Motor and somatosensory evoked potentials in hereditary spastic paraplegia

Abstract

Motor evoked potentials (MEPs) from the arms and legs to transcranial stimulation of the motor cortex and somatosensory evoked potentials (SSEPs) from stimulation of the nerves of the arms and legs, were recorded in 11 patients with hereditary spastic paraplegia. Electrophysiological abnormalities were found to be distributed differently among the systems examined; the longer the pathway, the higher the incidence and severity of impairment. MEPs from the leg were either absent or clearly reduced or prolonged in all patients.

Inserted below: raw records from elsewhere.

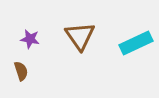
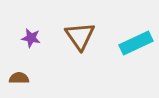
purple star: moved 1 px right, 1 px up
brown semicircle: moved 2 px left, 7 px down; rotated 72 degrees counterclockwise
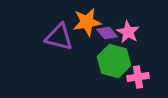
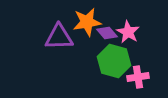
purple triangle: rotated 16 degrees counterclockwise
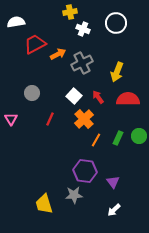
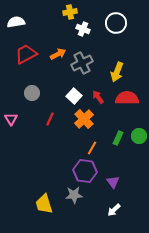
red trapezoid: moved 9 px left, 10 px down
red semicircle: moved 1 px left, 1 px up
orange line: moved 4 px left, 8 px down
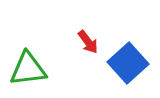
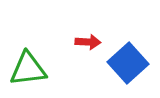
red arrow: rotated 50 degrees counterclockwise
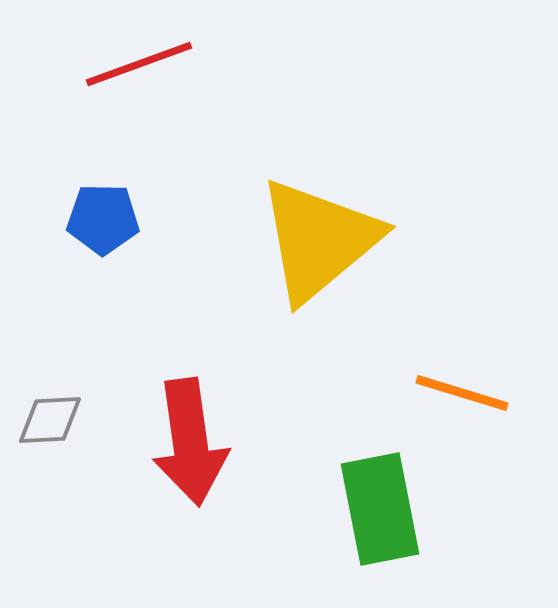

Eight patients showed abnormal cortical SSEPs on stimulation of the leg (absent or reduced responses in four, slowed central conduction velocity in seven), but only two of these patients had abnormal MEPs from the arm (absent responses). Cortical SSEPs on stimulation of the median nerve were reduced in two patients. Mean values of amplitude and central conduction velocity for MEPs and SSEPs from the leg were significantly different between patients and controls. Such differences were not found for either MEPs or SSEPs from the arm. This distribution of abnormalities, which suggests a differential involvement of the spinal pathways, parallels the reported pathological pattern in which degeneration of axons is more common and severe in the motor and sensory fibres supplying the leg.